Exercise directions. Omit every picture, then return each line of the data below exactly.

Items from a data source

>>>

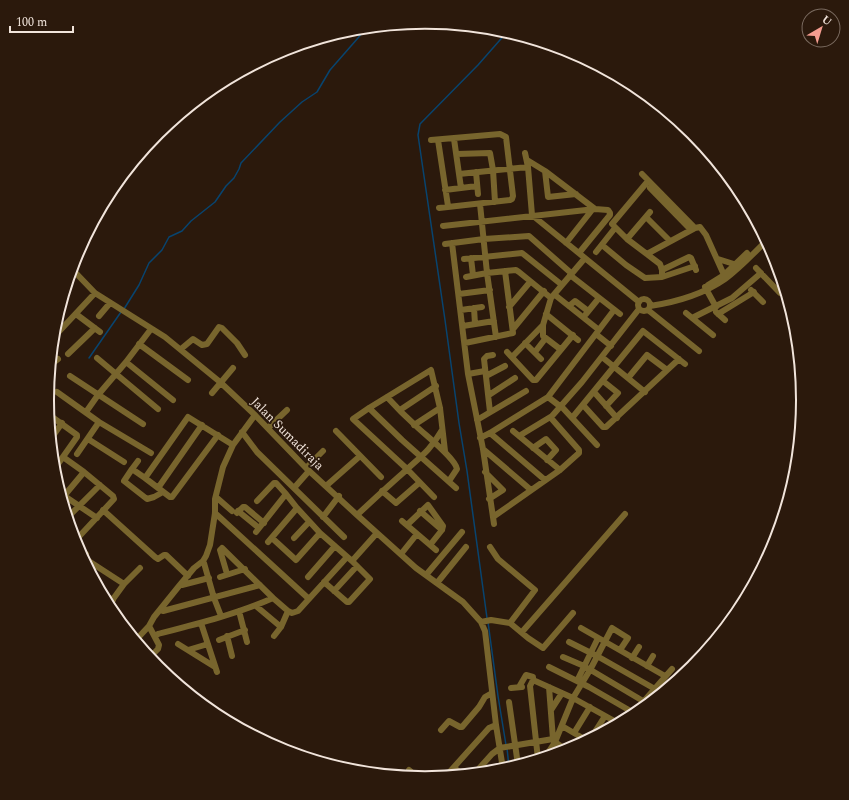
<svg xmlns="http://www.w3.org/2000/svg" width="849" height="800" font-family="Spectral,serif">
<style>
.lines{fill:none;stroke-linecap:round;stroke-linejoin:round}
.stream{stroke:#08446f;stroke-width:1.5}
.minor{stroke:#78652d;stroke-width:6}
.labels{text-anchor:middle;stroke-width:3.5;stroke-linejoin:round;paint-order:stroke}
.street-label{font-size:13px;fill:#f1e4db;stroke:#2b190c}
.rim{fill:none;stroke:#f1e4db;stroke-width:2}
</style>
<rect width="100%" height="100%" fill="#2b190c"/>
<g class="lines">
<!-- stream -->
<path class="stream" d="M124,309L139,285L149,263L162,250L169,237L182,231L191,221L215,202L226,186L234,178L239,169L241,163L280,122L302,102L317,92L330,70L358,38L366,28
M89,358L121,312
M487,618L467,471L459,423L445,320L418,135L420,124L478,65L507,32
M488,622L498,696L506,745
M507,748L509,767"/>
<!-- minor -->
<path class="minor" d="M454,139L461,188
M431,140L500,134L506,137L513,196L512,199L510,200L439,208
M438,140L448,206
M525,153L528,167L532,215L639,302
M457,154L490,153L493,170L495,202
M527,160L545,171L595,209
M545,171L548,197L576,194
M476,172L478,194
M459,174L528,167
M642,174L695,228
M648,181L612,224L627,239L660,264L662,270V277
M650,188L691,230
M445,190L477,186
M480,204L487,273L496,337
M646,217L670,241
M443,226L595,209L608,210L610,213V215L579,253
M627,239L650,212
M452,243L468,374L483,449L494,524
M566,243L592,210
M445,244L484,239L529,236L571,273
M602,245L626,265L645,278L662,277L695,266
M596,252L615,228
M647,254L695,228L700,227L706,235L724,275
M471,258L473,275
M464,259L522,253L562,285
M718,259L737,265
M71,268L95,293L165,337L220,382L255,415L306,468L357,515L416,568L463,602L481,622L485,631L496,725L503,769
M756,268L780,293
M662,270L689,257L691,258L696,270
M570,275L620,314
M466,277L487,273L516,270L519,272L551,298
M708,285L724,275L747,253
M705,287L716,307
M751,290L763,302
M459,294L490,290
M555,295L599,330
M638 305a6 6 0 1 1 12 0a6 6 0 1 1-12 0Z
M569,306L575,301L588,311
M650,306C677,302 702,295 725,279C740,268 753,254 766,241
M509,307L530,282
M474,308L475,324
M461,310L482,307
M648,310L699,351
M716,312L725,320
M686,313L713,335
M76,314L100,332
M546,314L578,340
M586,314L599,298
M718,314L754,292
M99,316L110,303
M692,318L732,298L761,273
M463,326L494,321
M513,329L544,291
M596,334L611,346
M53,338L95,293
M465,343L513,333L505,271
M525,343L541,359
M139,344L188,380
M181,349L193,339L202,345L207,344L219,327L222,328L237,343L245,355
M560,349L543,336V325L551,298L585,258
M507,352L533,380H536L573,335
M535,352L545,339
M68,354L95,328
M512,357L543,325
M602,357L645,392
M97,358L158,409
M126,362L173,400
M50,365L58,359
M468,374L485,371
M70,376L143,424
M486,376L505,366
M628,378L647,355L667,370
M603,381L618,393L606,406
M57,392L99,422L151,453
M594,392L617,418
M212,393L233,368
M489,395L515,378
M387,397C396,407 406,417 416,426C425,435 455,458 457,469L449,481
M548,397L561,407
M583,405L603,427H606L679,359
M561,406L597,445
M369,408L402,440L456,488
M400,410L436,386
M86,412L98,395L126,362L151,329
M490,412L484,359L487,356L493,355
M48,414L77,435V437L53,471
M572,418L643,331L685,364
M477,420L526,391
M414,425L440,408
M268,428L287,410
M336,431L381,477
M513,431L560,470
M242,432L257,452L344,537
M490,433L545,480
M218,435L172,497H170L145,478L188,417L233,445
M519,436L552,416L582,382L639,309
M480,438L490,433L548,397L614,310
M88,439L124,462
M50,440L62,423
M533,448L546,439L556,450L547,460
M483,449L531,490
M77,454L99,422
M63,457L84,472L113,496L114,499L74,542
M306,468L323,451
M132,469L138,461
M485,472L503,490L489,499
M145,478L132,469L124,481L147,499L154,497L163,492
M326,486L360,456
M158,488L202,425
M294,488L309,471
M382,491L396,503L419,483
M60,493L97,518
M64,496L84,472
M216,497L232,511
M434,497L407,469L353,419L369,408L431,370L440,408L445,451
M257,501L274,483H276L286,494L297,508L320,533L352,561L370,579L349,602H347L324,582
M103,510L155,557L158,559L164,555H166L188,576
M238,511L259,528
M420,511L442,530
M215,513L309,599
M237,513L243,507H245L264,523
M357,515C372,501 387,487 403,473C420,457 430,451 442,430
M323,517L339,496
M493,517L560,470L579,453V450L551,418
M67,518L100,485
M402,521L436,550
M407,525L428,505L443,526L442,530L430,545
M256,532L286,494
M272,538L296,560L320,533
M294,538L309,522
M268,542L297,508
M76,546L86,554L83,559
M490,547L498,559L535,590L510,623L528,638L543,648L573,613
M401,554L417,534
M84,558L124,584
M352,561L377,533
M204,563L214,598L221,616
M227,574L220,550L222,548L273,598L288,611L292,613L298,611L347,557
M426,575L462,532
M220,577L245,569
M308,577L335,546
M437,583L466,547
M182,585L209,578
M334,591L357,566
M101,593L113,600
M108,606L124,584L140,568
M256,606L281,627
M163,611L260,585
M239,611L247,642
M481,622L491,620L510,623
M201,623L217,672
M581,628L665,676
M522,632L625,514
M158,634C197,624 237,614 273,598
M227,636L232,656
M274,636L281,627L288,611
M219,640L245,630
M135,641L149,626
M569,642L597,656L655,689
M178,644L215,667
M188,650L208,644
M563,657L584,666L643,701
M149,658L158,649L159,645L149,626L154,617L179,586L194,568L203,561L206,556L210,545L215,513V499L223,467L233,445L255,415
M632,658L639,647
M647,666L653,656
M549,667L589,687L634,713
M577,681L598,638
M519,687L526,675L533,677V680
M549,687L553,739L555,742L566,750
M511,688L522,687
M509,702L518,765
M551,710L562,693
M631,716L672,669
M562,726L586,740
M441,730L449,721L460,727H462L479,707L485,697L492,693
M574,733L590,707
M591,738L605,716
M546,756L555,742L573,698L590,670L612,628L628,638L620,650
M538,759L530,686L533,680L573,698L618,723
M454,768L462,774
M409,770L417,777
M475,773L492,754L500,748L553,739
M446,776L489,728L496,725"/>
</g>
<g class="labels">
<!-- street labels -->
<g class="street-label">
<text transform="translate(288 433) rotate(45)" y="5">Jalan Sumadiraja</text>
</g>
</g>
<!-- crop -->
<path d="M0 0H849V800H0ZM54 400a371 371 0 1 1 742 0a371 371 0 1 1-742 0Z" fill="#2b190c" fill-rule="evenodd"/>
<path class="rim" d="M54 400a371 371 0 1 1 742 0a371 371 0 1 1-742 0Z"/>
<!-- north arrow -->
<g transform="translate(821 28) rotate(38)"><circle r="19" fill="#2b190c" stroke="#7a6a5f"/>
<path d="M0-3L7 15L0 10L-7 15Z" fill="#f59d90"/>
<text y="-6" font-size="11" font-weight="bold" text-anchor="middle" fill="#f1e4db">U</text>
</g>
<!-- scale -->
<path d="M10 26v6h63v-6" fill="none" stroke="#f1e4db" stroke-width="2"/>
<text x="16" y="26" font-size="12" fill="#f1e4db" stroke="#2b190c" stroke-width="3" paint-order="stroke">100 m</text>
</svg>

<<<

Solution.
<svg xmlns="http://www.w3.org/2000/svg" width="849" height="800" font-family="Spectral,serif">
<style>
.lines{fill:none;stroke-linecap:round;stroke-linejoin:round}
.stream{stroke:#08446f;stroke-width:1.5}
.minor{stroke:#78652d;stroke-width:6}
.labels{text-anchor:middle;stroke-width:3.5;stroke-linejoin:round;paint-order:stroke}
.street-label{font-size:13px;fill:#f1e4db;stroke:#2b190c}
.rim{fill:none;stroke:#f1e4db;stroke-width:2}
</style>
<rect width="100%" height="100%" fill="#2b190c"/>
<g class="lines">
<!-- stream -->
<path class="stream" d="M124,309L139,285L149,263L162,250L169,237L182,231L191,221L215,202L226,186L234,178L239,169L241,163L280,122L302,102L317,92L330,70L358,38L366,28
M89,358L121,312
M487,618L467,471L459,423L445,320L418,135L420,124L478,65L507,32
M488,622L498,696L506,745
M507,748L509,767"/>
<!-- minor -->
<path class="minor" d="M454,139L461,188
M431,140L500,134L506,137L513,196L512,199L510,200L439,208
M438,140L448,206
M525,153L528,167L532,215L639,302
M457,154L490,153L493,170L495,202
M527,160L545,171L595,209
M545,171L548,197L576,194
M476,172L478,194
M459,174L528,167
M642,174L695,228
M648,181L612,224L627,239L660,264L662,270V277
M650,188L691,230
M445,190L477,186
M480,204L487,273L496,337
M646,217L670,241
M443,226L595,209L608,210L610,213V215L579,253
M627,239L650,212
M452,243L468,374L483,449L494,524
M566,243L592,210
M445,244L484,239L529,236L571,273
M602,245L626,265L645,278L662,277L695,266
M596,252L615,228
M647,254L695,228L700,227L706,235L724,275
M471,258L473,275
M464,259L522,253L562,285
M718,259L737,265
M71,268L95,293L165,337L220,382L255,415L306,468L357,515L416,568L463,602L481,622L485,631L496,725L503,769
M756,268L780,293
M662,270L689,257L691,258L696,270
M570,275L620,314
M466,277L487,273L516,270L519,272L551,298
M708,285L724,275L747,253
M705,287L716,307
M751,290L763,302
M459,294L490,290
M555,295L599,330
M638 305a6 6 0 1 1 12 0a6 6 0 1 1-12 0Z
M569,306L575,301L588,311
M650,306C677,302 702,295 725,279C740,268 753,254 766,241
M509,307L530,282
M474,308L475,324
M461,310L482,307
M648,310L699,351
M716,312L725,320
M686,313L713,335
M76,314L100,332
M546,314L578,340
M586,314L599,298
M718,314L754,292
M99,316L110,303
M692,318L732,298L761,273
M463,326L494,321
M513,329L544,291
M596,334L611,346
M53,338L95,293
M465,343L513,333L505,271
M525,343L541,359
M139,344L188,380
M181,349L193,339L202,345L207,344L219,327L222,328L237,343L245,355
M560,349L543,336V325L551,298L585,258
M507,352L533,380H536L573,335
M535,352L545,339
M68,354L95,328
M512,357L543,325
M602,357L645,392
M97,358L158,409
M126,362L173,400
M50,365L58,359
M468,374L485,371
M70,376L143,424
M486,376L505,366
M628,378L647,355L667,370
M603,381L618,393L606,406
M57,392L99,422L151,453
M594,392L617,418
M212,393L233,368
M489,395L515,378
M387,397C396,407 406,417 416,426C425,435 455,458 457,469L449,481
M548,397L561,407
M583,405L603,427H606L679,359
M561,406L597,445
M369,408L402,440L456,488
M400,410L436,386
M86,412L98,395L126,362L151,329
M490,412L484,359L487,356L493,355
M48,414L77,435V437L53,471
M572,418L643,331L685,364
M477,420L526,391
M414,425L440,408
M268,428L287,410
M336,431L381,477
M513,431L560,470
M242,432L257,452L344,537
M490,433L545,480
M218,435L172,497H170L145,478L188,417L233,445
M519,436L552,416L582,382L639,309
M480,438L490,433L548,397L614,310
M88,439L124,462
M50,440L62,423
M533,448L546,439L556,450L547,460
M483,449L531,490
M77,454L99,422
M63,457L84,472L113,496L114,499L74,542
M306,468L323,451
M132,469L138,461
M485,472L503,490L489,499
M145,478L132,469L124,481L147,499L154,497L163,492
M326,486L360,456
M158,488L202,425
M294,488L309,471
M382,491L396,503L419,483
M60,493L97,518
M64,496L84,472
M216,497L232,511
M434,497L407,469L353,419L369,408L431,370L440,408L445,451
M257,501L274,483H276L286,494L297,508L320,533L352,561L370,579L349,602H347L324,582
M103,510L155,557L158,559L164,555H166L188,576
M238,511L259,528
M420,511L442,530
M215,513L309,599
M237,513L243,507H245L264,523
M357,515C372,501 387,487 403,473C420,457 430,451 442,430
M323,517L339,496
M493,517L560,470L579,453V450L551,418
M67,518L100,485
M402,521L436,550
M407,525L428,505L443,526L442,530L430,545
M256,532L286,494
M272,538L296,560L320,533
M294,538L309,522
M268,542L297,508
M76,546L86,554L83,559
M490,547L498,559L535,590L510,623L528,638L543,648L573,613
M401,554L417,534
M84,558L124,584
M352,561L377,533
M204,563L214,598L221,616
M227,574L220,550L222,548L273,598L288,611L292,613L298,611L347,557
M426,575L462,532
M220,577L245,569
M308,577L335,546
M437,583L466,547
M182,585L209,578
M334,591L357,566
M101,593L113,600
M108,606L124,584L140,568
M256,606L281,627
M163,611L260,585
M239,611L247,642
M481,622L491,620L510,623
M201,623L217,672
M581,628L665,676
M522,632L625,514
M158,634C197,624 237,614 273,598
M227,636L232,656
M274,636L281,627L288,611
M219,640L245,630
M135,641L149,626
M569,642L597,656L655,689
M178,644L215,667
M188,650L208,644
M563,657L584,666L643,701
M149,658L158,649L159,645L149,626L154,617L179,586L194,568L203,561L206,556L210,545L215,513V499L223,467L233,445L255,415
M632,658L639,647
M647,666L653,656
M549,667L589,687L634,713
M577,681L598,638
M519,687L526,675L533,677V680
M549,687L553,739L555,742L566,750
M511,688L522,687
M509,702L518,765
M551,710L562,693
M631,716L672,669
M562,726L586,740
M441,730L449,721L460,727H462L479,707L485,697L492,693
M574,733L590,707
M591,738L605,716
M546,756L555,742L573,698L590,670L612,628L628,638L620,650
M538,759L530,686L533,680L573,698L618,723
M454,768L462,774
M409,770L417,777
M475,773L492,754L500,748L553,739
M446,776L489,728L496,725"/>
</g>
<g class="labels">
<!-- street labels -->
<g class="street-label">
<text transform="translate(288 433) rotate(45)" y="5">Jalan Sumadiraja</text>
</g>
</g>
<!-- crop -->
<path d="M0 0H849V800H0ZM54 400a371 371 0 1 1 742 0a371 371 0 1 1-742 0Z" fill="#2b190c" fill-rule="evenodd"/>
<path class="rim" d="M54 400a371 371 0 1 1 742 0a371 371 0 1 1-742 0Z"/>
<!-- north arrow -->
<g transform="translate(821 28) rotate(38)"><circle r="19" fill="#2b190c" stroke="#7a6a5f"/>
<path d="M0-3L7 15L0 10L-7 15Z" fill="#f59d90"/>
<text y="-6" font-size="11" font-weight="bold" text-anchor="middle" fill="#f1e4db">U</text>
</g>
<!-- scale -->
<path d="M10 26v6h63v-6" fill="none" stroke="#f1e4db" stroke-width="2"/>
<text x="16" y="26" font-size="12" fill="#f1e4db" stroke="#2b190c" stroke-width="3" paint-order="stroke">100 m</text>
</svg>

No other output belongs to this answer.